In Indonesia, batik is known for the artisans who make it and the traditional meaningful patterns that adorn it. At its core, batik is also a way to create textiles where wax stops dyes from colouring specific areas. The technique inspired a young Venezuelan fashion designer in Jakarta to create garments that featured dazzling Latin patterns that were lovingly rendered in batik, in a remarkable blend of the couture of several cultures.
Photo by Christian Razukas, Mexican Embassy Doc., Jesus Cedeño Doc.
“You have to believe in the magic of fashion,” says Jesus Cedeño. The 26-year-old Venezuelan recently staged an unusual trunk show for his “Mextik” collection at the Jakarta residence of Federico Salas, Mexico’s ambassador to Indonesia. His models did not strut down a runway, and instead sauntered–slowly–to a sultry rendition of the classic song “Peligrosa” (Danger) by Mexican-American singer Lila Downs. What the models wore was striking and equally unusual, for example, a crop-top kebaya daringly matched with flared pants—and a sombrero—or an electrifying mini-dressin Mexican Pink, delicately emblazoned with animal patterns, applied using Indonesian batik techniques.
Batik attracted Cedeño for practical reasons when he studied fashion design at the Brivil Institute of Design in Caracas. “I was always looking for a way to paint on fabric, but traditional paint always changes the weight,” he says. “Batik was a new, fascinating universe. I found a technique I could use to paint—to make things contemporary. I found a huge tradition.” While there’s no technique of wax dyeing in Venezuela, there is an indigenous tradition of working with indigo dyes, as well as an Indonesian tenun-like style of weaving from the Andes, Cedeño says. Although some designers such as Liliana Avila in Caracas have used batik, Cedeño said his intro to the textile came from Indonesia’s then-ambassador to Venezuela, who he met at a fashion show for the Venezuelan designer Angel Sanchez. Inspired by the ambassador, Cedeño lobbied to make batik the theme for his class’ runway project, where upwards of 50 students experimented with the technique. He later became secretary of the embassy’s batik club and won a Dharmasiswa scholarship from the Indonesian government to study batik at PPPPTK Seni dan Budaya, school in Yogyakarta.
Cedeño said he quickly learned that batik required patience—and a complete shift in mind—set. Eager to get started after arriving, the designer said that he had to learn to relax.

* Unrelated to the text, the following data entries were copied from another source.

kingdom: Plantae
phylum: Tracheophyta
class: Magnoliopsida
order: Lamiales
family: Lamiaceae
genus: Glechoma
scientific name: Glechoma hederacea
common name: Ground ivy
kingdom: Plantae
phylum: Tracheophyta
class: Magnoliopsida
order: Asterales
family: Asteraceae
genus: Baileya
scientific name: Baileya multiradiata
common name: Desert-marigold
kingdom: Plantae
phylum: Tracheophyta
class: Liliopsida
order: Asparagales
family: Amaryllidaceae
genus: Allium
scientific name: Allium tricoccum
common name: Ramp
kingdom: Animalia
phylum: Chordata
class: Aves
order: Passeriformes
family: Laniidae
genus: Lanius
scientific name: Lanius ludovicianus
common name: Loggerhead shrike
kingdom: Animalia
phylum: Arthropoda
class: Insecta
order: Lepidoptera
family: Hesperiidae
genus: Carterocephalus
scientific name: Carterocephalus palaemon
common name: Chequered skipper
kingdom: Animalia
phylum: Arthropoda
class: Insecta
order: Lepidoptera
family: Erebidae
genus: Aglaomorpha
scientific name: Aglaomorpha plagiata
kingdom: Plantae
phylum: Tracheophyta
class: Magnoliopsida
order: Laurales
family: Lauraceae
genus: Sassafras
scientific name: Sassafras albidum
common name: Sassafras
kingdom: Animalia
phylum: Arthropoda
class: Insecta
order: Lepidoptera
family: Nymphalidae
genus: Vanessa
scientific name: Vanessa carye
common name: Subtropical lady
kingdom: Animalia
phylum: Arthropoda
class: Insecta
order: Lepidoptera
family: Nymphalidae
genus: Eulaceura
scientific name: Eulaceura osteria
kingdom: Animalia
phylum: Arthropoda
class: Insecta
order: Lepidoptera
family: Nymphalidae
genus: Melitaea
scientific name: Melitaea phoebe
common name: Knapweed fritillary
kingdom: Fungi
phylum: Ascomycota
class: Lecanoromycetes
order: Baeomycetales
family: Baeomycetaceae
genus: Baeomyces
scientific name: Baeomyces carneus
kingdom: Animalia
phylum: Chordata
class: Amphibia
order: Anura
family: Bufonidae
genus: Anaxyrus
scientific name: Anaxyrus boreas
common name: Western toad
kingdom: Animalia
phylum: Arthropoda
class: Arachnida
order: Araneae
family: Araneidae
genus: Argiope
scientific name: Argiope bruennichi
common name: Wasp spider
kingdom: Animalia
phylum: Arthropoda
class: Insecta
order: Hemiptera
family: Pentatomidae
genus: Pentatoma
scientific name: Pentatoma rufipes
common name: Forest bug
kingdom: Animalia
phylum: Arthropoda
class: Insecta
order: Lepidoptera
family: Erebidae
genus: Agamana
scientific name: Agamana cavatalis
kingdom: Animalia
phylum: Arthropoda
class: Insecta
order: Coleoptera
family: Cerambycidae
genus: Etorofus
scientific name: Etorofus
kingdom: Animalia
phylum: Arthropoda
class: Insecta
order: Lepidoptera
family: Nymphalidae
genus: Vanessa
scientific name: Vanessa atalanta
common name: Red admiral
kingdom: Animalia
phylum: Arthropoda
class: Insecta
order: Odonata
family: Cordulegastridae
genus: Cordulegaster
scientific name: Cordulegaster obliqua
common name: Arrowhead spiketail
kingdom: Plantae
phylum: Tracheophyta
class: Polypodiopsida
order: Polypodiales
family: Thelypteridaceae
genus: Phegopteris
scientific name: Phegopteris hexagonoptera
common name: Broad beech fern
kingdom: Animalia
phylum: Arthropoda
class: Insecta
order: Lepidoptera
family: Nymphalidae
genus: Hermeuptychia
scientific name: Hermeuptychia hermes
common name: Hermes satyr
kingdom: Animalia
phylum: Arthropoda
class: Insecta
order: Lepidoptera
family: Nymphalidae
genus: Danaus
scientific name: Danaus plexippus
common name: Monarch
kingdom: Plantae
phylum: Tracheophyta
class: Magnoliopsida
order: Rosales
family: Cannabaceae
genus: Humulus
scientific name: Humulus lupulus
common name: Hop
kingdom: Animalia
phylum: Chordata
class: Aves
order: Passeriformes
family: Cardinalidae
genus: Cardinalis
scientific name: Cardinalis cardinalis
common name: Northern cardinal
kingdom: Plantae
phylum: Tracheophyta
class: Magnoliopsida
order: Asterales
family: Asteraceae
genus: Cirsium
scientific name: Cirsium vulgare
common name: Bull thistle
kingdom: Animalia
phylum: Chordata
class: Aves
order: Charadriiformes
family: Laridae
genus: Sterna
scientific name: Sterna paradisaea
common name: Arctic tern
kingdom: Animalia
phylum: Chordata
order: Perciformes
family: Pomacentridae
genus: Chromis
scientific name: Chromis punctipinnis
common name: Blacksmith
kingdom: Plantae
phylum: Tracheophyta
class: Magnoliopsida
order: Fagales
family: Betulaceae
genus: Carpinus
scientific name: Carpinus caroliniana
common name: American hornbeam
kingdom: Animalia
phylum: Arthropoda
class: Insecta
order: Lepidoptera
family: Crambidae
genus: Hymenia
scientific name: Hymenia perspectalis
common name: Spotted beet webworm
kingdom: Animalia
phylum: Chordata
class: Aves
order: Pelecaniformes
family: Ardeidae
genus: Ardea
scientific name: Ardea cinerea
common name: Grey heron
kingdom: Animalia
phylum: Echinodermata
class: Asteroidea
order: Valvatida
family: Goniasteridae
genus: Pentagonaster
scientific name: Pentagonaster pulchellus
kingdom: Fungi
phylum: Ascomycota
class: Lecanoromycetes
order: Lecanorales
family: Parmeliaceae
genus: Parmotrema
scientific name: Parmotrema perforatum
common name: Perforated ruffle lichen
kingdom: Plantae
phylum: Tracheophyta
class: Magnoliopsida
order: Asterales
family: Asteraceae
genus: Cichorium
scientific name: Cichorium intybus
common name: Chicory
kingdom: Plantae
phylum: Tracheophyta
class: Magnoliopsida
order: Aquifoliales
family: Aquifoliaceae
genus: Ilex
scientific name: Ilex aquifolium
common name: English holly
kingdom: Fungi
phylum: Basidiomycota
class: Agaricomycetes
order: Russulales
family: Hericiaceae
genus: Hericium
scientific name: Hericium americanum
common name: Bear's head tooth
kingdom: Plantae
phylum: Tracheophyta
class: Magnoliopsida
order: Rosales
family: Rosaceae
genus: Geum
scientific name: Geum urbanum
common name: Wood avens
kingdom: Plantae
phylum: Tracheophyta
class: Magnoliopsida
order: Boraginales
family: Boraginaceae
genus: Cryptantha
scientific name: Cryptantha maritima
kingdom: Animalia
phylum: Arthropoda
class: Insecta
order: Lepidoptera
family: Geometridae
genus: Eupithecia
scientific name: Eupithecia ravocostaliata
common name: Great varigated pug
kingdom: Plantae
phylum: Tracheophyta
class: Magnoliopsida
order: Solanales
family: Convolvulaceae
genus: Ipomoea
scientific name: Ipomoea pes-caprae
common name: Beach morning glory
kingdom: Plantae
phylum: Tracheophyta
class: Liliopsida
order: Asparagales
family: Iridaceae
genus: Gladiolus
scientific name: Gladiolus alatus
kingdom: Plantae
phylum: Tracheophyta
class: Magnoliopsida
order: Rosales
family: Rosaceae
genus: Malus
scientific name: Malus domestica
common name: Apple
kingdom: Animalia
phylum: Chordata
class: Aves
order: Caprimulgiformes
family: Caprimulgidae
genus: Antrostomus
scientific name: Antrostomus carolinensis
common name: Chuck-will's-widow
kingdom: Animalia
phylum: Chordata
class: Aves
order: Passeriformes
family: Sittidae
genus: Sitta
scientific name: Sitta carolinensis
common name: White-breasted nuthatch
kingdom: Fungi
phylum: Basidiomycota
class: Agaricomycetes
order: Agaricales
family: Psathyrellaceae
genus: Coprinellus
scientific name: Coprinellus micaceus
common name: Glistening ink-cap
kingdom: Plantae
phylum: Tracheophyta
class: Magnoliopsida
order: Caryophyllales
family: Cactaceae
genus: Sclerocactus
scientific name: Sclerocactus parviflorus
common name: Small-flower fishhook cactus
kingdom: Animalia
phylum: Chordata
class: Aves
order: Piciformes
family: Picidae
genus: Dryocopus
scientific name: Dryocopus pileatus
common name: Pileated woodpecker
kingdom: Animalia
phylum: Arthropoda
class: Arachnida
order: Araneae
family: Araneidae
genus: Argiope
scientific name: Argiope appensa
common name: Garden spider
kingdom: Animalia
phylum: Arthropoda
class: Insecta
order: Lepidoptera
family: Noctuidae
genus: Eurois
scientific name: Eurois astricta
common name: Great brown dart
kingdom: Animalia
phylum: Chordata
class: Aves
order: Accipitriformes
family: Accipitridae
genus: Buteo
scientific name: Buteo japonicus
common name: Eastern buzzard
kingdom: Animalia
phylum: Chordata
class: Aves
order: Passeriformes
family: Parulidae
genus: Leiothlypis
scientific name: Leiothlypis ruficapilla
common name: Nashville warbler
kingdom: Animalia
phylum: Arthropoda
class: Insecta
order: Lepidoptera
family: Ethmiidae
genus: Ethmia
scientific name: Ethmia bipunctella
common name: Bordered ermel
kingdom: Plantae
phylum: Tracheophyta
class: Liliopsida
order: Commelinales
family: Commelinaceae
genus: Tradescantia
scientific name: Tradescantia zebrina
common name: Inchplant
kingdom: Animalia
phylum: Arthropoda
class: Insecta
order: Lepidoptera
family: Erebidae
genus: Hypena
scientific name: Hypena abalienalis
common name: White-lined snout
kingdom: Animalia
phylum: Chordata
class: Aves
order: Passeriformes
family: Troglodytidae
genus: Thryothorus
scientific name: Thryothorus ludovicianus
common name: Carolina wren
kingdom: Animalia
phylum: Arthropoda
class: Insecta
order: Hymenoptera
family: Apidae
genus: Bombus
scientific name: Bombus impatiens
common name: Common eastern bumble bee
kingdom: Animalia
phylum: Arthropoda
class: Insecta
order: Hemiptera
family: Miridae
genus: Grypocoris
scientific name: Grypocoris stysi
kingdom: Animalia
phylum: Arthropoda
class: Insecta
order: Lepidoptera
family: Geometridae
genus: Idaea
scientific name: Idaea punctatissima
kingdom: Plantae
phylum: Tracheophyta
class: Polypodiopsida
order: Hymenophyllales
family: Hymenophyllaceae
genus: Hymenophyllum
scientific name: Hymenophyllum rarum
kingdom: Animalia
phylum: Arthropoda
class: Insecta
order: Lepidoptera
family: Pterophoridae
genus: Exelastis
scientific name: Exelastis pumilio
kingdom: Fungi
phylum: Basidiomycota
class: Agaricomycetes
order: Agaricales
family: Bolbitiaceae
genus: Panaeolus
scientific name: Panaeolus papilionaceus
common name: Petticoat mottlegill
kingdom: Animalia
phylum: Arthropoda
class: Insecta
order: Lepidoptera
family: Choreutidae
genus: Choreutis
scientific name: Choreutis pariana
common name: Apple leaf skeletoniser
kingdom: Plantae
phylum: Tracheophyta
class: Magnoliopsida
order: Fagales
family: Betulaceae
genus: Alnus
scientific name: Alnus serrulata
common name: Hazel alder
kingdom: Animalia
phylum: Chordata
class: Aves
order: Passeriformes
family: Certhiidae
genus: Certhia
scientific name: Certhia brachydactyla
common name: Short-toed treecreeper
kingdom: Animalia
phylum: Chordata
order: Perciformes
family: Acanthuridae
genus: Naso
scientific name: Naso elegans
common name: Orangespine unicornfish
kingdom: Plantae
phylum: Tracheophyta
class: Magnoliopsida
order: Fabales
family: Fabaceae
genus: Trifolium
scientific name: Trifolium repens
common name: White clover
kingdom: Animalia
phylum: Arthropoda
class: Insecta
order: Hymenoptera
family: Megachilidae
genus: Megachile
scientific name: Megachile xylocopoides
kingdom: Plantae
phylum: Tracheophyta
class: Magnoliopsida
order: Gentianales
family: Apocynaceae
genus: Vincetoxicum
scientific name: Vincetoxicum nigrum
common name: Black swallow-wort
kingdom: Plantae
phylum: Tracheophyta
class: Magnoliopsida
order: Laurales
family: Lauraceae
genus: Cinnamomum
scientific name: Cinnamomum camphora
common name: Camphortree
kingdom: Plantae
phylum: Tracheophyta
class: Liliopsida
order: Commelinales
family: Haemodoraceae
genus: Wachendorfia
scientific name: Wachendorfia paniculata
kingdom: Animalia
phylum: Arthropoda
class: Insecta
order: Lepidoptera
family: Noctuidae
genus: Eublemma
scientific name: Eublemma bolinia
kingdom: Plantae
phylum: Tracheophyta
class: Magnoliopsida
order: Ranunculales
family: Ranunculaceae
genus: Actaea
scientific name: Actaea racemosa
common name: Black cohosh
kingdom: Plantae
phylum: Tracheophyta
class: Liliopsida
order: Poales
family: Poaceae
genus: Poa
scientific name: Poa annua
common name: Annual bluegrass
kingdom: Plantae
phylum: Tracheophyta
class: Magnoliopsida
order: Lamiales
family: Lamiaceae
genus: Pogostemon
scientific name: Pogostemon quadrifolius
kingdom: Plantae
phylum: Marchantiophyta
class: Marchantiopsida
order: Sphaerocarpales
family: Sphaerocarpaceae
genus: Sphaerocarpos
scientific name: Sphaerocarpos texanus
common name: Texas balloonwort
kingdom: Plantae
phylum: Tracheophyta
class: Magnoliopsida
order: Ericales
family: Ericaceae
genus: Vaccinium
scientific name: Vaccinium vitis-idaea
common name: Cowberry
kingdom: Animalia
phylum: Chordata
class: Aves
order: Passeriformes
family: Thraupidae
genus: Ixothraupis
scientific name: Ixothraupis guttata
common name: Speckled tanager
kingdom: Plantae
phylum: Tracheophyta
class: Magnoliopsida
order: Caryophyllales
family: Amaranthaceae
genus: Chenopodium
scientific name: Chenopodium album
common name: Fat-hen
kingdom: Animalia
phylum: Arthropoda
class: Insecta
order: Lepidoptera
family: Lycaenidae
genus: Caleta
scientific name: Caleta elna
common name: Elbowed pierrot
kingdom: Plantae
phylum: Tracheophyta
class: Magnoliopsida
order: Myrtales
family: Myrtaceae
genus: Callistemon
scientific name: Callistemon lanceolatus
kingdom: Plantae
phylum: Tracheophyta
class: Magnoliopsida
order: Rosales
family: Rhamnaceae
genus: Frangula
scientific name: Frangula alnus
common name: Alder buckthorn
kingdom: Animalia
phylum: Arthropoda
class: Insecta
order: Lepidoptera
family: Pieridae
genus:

Visions of crafting six, eight or even ten batik were quickly revised downwards after venturing to workshops in small villages, where he watched artisans painstakingly paint dots on batik for days on end. “Batik is a way of life,” he says of the experience. “We were all anxious and waiting to start making batik, but batik is about patience.” For Mextik, Cedeño drew on Tenango, a traditionally dynamic and flamboyant form of embroidery crafted by artisans in the Otomi-Tepehua of Mexico’s Hidalgo state. Tenango, famed for its vibrant depictions of flora and fauna, was rendered onto cotton and silk by Cedeño using a canting wax pen. The designer also reconceptualized traditional attire from Oaxaca, Queretaro and Vera Cruz, fusing the pieces with kebaya and other traditional Javanese touches. The Tenango-inspired mini-dress was one of the hardest pieces to craft, Cedeño says, describing the difficulties he faced in blending dyes to achieve its Mexican Pink colour.
Mextik can introduce young people to batik in a way that they are not used to, offering sexy, colourful looks that can easily be dressed up for the office. “’How hot!’” he says of some of the reactions to his work. “’How elegant!’” For now, the line is available by commission only: Cedeño wants to keep the creative freedom that designing made-to-order pieces for women offers. He also has plans to launch a line of batik men’s shirts later this year. “Batik is a lifestyle,” he says. “Batik is a technique that I will always use.”